* _PASSAGE PROVIDED_
- - - -

In the notes taken when assembling his construction, Cornell writes of a “kindred feeling of wandering” that he detects in Bacall, a clear projection of his own flaneur-like love for wandering the streets of Manhattan. [1] In Lindsay Blair’s words, though, Cornell also “imagines [Bacall] toting for work in Manhattan’s offices, just as he himself has done.”[2] Prior to Hollywood, Bacall could, in fact, be seen “toting for work in Manhattan’s offices.” She was a fashion model and it was this, and not her struggling acting career on the stage, which brought her to the attention of Hollywood. In her most popular film of the 1950s, How to Marry a Millionaire (1953), she plays a model with the masculine name of Schatze Page; four years later, in another comedy, Designing Woman (1957) she’s a fashion designer with the more feminine (and somewhat exotic) name of Marilla Brown; four decades later, Robert Altman would cast Bacall (a small role, alas) as a color-blind fashion editor in Ready to Wear (1994), her character given the name of Slim Chrysler, an obvious reference to the nickname Humphrey Bogart’s Harry gives to Bacall in To Have and Have Not. To be able to model clothing on a runway or in a salon involves not simply being attractive while wearing and posing in the clothes; it also involves moving well and being able to walk in a striking manner. In his Time review of To Have and Have Not, James Agee noted that Bacall possessed “a born dancer’s eloquence in movement.”[3] It is precisely this “eloquence in movement” that I wish to emphasize here: not simply Lauren Bacall, The Look but also Lauren Bacall, The Walk.
For Cornell to see in the Bacall of To Have and Have Not a “kindred feeling of wandering” is partly traceable to the character of Marie that she plays in the film, herself a wanderer of sorts, apolitically drifting through various South American and Caribbean locations during the early days of World War II and without a clearly identified American home base. But Bacall’s literal way of moving through the spaces of the film has its own implications. To Have and Have Not is a major example of the emphasis in Hawks on expressive physical movement. In Hawks, characters are typically defined in an immediate and iconic fashion through the ways that they walk, wear a costume, or handle a prop. This has less to do with laying the foundation for an endless exploration of a character’s psychological “complexity” than with establishing the character’s style or essence. Hawks introduces Bacall in bits and pieces: slouching in doorways, lighting cigarettes, sitting at a table in a nightclub before she slowly walks over to the piano and joins Cricket (Hoagy Carmichael) in a performance of “Am I Blue?” During her performance of the latter, Bogart is watching her and she looks at him once. After finishing the song, Bacall walks away from the piano and over to the table where she had been sitting with a man whose persistent attentions were a source of annoyance. In a medium long-shot, possibly intended to be Bogart’s point-of-view (but no reverse angle confirms this) she bends down and almost imperceptibly picks up something that we cannot see, gives a two-fingered salute to Cricket, and walks away. (We will soon discover that she has taken the dropped wallet of the man who had been annoying her.) All of this is an ingenious way for allowing an audience to become gradually accustomed to this new personality. And then something extraordinary happens. But it happens quickly.

- - - -

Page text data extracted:
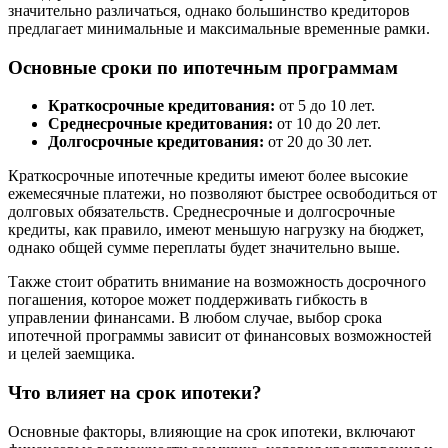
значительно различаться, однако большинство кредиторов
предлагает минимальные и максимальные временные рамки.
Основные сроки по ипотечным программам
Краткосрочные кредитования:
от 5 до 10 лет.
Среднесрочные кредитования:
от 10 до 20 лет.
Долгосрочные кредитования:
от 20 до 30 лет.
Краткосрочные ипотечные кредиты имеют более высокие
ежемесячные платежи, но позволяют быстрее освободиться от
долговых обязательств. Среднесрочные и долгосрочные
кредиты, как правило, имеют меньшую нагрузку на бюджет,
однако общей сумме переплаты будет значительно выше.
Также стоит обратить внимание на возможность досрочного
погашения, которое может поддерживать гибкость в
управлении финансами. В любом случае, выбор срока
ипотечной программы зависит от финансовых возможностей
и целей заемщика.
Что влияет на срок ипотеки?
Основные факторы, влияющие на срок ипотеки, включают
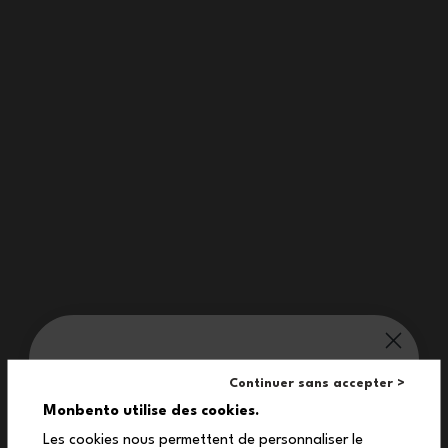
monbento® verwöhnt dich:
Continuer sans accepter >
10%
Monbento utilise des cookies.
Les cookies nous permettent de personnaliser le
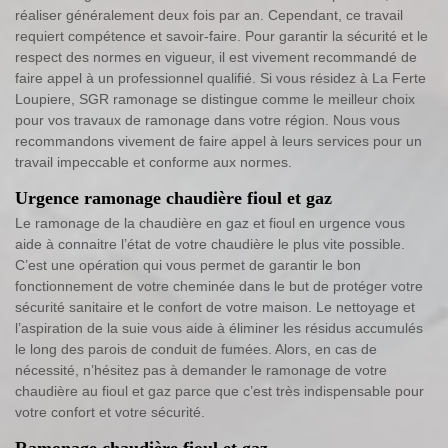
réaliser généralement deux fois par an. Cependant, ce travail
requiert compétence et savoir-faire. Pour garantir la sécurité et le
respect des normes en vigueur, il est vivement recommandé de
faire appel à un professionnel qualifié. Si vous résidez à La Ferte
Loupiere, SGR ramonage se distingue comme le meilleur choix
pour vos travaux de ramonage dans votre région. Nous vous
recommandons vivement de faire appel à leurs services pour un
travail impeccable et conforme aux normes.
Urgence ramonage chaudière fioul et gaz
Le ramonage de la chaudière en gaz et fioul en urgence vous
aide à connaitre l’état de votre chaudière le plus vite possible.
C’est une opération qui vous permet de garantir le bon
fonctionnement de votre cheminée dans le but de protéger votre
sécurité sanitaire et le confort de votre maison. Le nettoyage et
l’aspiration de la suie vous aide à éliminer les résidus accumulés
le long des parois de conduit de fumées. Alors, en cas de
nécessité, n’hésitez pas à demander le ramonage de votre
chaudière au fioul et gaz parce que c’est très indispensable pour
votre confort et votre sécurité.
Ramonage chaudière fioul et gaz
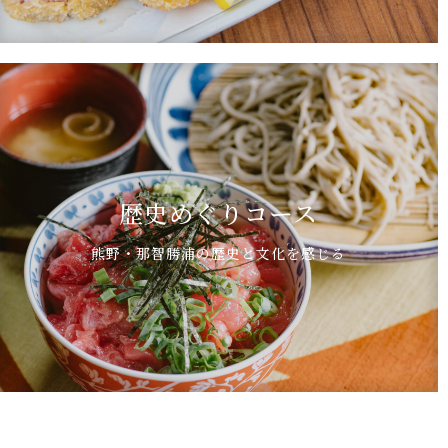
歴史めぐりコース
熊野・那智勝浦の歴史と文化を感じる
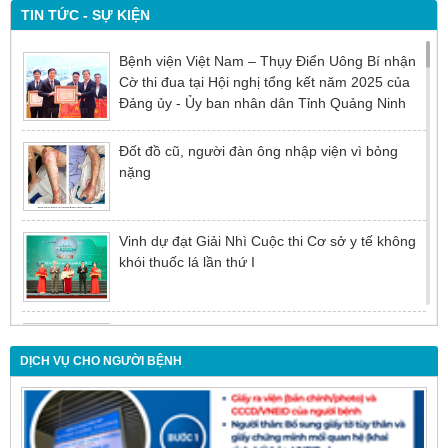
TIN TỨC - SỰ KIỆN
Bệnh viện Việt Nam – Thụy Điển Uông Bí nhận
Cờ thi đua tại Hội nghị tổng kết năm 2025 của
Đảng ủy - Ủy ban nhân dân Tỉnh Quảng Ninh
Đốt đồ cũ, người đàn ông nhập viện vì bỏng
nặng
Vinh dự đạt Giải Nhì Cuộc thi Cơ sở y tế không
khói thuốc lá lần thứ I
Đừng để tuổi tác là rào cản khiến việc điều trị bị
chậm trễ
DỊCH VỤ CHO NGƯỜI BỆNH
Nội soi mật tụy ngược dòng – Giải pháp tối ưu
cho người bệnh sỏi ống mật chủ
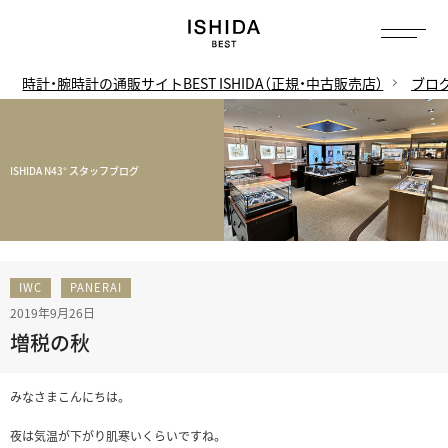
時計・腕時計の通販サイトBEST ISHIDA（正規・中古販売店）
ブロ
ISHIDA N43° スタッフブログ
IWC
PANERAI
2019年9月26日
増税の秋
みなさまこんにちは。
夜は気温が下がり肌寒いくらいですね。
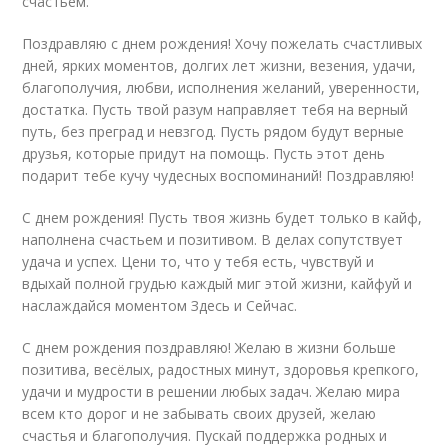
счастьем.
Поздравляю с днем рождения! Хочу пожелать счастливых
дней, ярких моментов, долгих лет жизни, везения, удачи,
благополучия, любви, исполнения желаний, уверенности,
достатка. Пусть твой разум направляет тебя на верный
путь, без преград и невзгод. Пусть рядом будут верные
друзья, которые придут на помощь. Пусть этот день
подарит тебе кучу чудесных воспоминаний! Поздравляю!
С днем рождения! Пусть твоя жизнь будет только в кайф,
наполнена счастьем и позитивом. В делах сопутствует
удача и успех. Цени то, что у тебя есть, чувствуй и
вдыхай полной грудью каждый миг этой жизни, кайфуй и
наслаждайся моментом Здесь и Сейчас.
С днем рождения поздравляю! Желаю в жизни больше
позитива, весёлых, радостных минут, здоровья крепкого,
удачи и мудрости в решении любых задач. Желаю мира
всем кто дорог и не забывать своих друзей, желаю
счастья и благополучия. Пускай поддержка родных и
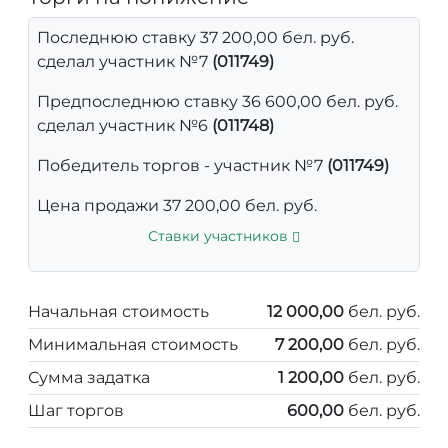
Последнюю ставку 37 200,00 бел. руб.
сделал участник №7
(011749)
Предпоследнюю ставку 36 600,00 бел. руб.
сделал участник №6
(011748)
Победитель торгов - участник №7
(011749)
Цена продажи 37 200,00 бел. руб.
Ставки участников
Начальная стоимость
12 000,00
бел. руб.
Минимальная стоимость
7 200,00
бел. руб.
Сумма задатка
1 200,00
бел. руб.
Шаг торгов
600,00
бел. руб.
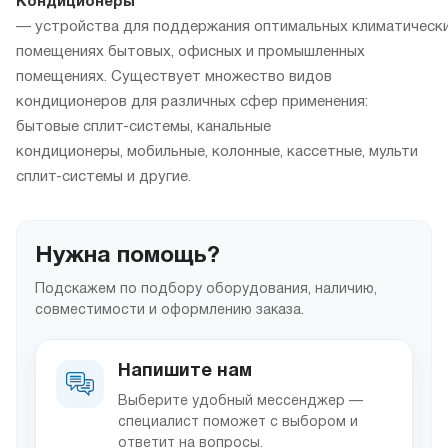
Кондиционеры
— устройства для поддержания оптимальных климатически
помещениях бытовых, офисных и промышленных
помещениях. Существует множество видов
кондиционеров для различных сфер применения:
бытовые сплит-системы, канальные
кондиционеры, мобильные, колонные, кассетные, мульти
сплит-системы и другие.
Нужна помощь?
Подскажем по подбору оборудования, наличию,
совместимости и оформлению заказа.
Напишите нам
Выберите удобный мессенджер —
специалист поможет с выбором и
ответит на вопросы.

- - - -

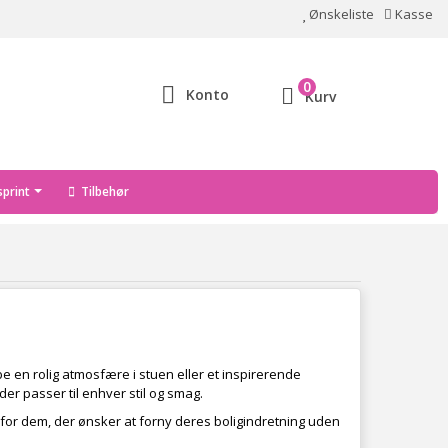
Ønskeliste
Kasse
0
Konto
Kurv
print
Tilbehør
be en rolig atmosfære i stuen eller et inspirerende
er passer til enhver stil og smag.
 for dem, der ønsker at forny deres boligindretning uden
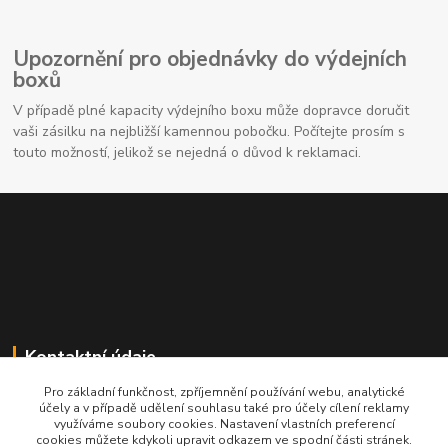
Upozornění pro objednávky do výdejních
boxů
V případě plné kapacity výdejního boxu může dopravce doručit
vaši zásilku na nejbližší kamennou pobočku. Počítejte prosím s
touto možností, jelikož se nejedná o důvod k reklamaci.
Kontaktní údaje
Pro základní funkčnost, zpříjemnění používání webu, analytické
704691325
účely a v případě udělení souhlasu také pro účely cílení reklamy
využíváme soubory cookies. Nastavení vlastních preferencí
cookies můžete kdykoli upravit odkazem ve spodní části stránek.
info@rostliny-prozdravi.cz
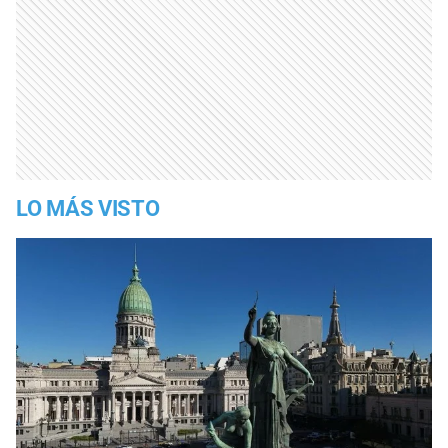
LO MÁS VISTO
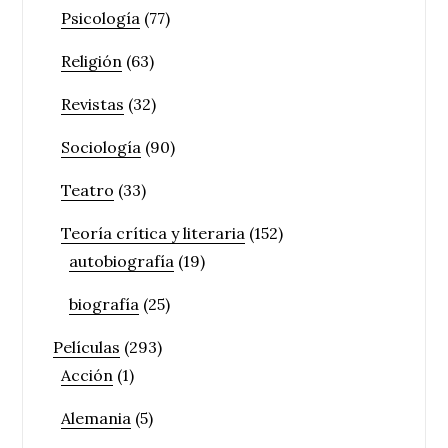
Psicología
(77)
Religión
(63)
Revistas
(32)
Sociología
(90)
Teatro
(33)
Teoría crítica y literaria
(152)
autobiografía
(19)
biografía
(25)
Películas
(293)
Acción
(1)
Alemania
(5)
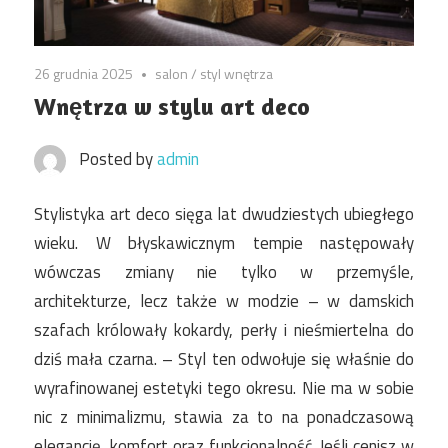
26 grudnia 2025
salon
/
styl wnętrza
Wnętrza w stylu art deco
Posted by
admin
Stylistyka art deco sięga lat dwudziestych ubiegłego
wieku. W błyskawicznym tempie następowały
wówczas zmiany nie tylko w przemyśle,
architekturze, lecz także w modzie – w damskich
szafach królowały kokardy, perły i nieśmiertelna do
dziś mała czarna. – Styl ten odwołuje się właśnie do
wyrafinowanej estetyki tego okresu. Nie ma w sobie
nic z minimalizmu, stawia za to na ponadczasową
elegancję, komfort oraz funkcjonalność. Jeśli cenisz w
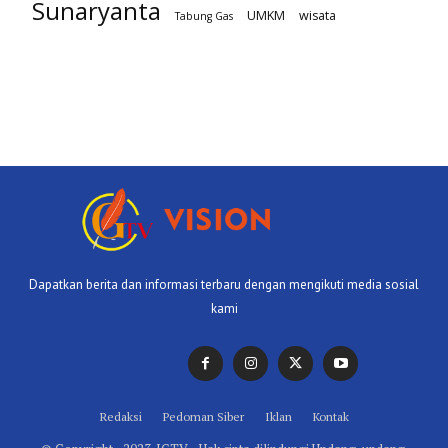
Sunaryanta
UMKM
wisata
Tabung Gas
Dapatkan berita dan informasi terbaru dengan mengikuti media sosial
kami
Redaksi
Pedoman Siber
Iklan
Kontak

- - - -

* _TASK TO COMPLETE_
Pick up the essay on Lauren Bacall in To Have and Have Not right after its final sentence and keep writing. These rows are separate material and not part of the essay on Lauren Bacall.

* _RESULT OF THE EXERCISE_
It begins with a cut to a closer image of her as she walks through a crowd of men, most of them sailors. It is a brief shot, lasting only a few seconds, Bacall framed from just below the waist up. She moves in a zigzag pattern through the crowd, shoulders turning left/right, left/right, eyes straight ahead, aside from a glance down at Bogart as she is about to pass his table. Bogart’s point-of-view continues to be ambiguous: Are we seeing her through his eyes, our own, or a combination of the two? Nevertheless, the entire sequence is shaped by the act of looking: Bogart at Bacall, Bacall at Bogart, and by the men she passes at the bar, most of whom turn to look at her – all slight, shifting eye movements and turns of the head. As she walks, Cricket and his band play an up-tempo version of “Limehouse Blues.” Bacall’s walk here is so fast as to be (like her stealing of the wallet) almost imperceptible in its mechanics. With her legs out of the frame, the effect is more of a glide than a walk, something stealthy and expressing a desire to be unseen even as it is fully visible and aware that it is being watched. The Look is, above all, a woman who looks back, defiantly, and then moves on. At the same time, this fast glide past the bar betrays no visible strain of hurrying, no overt signs of desperation.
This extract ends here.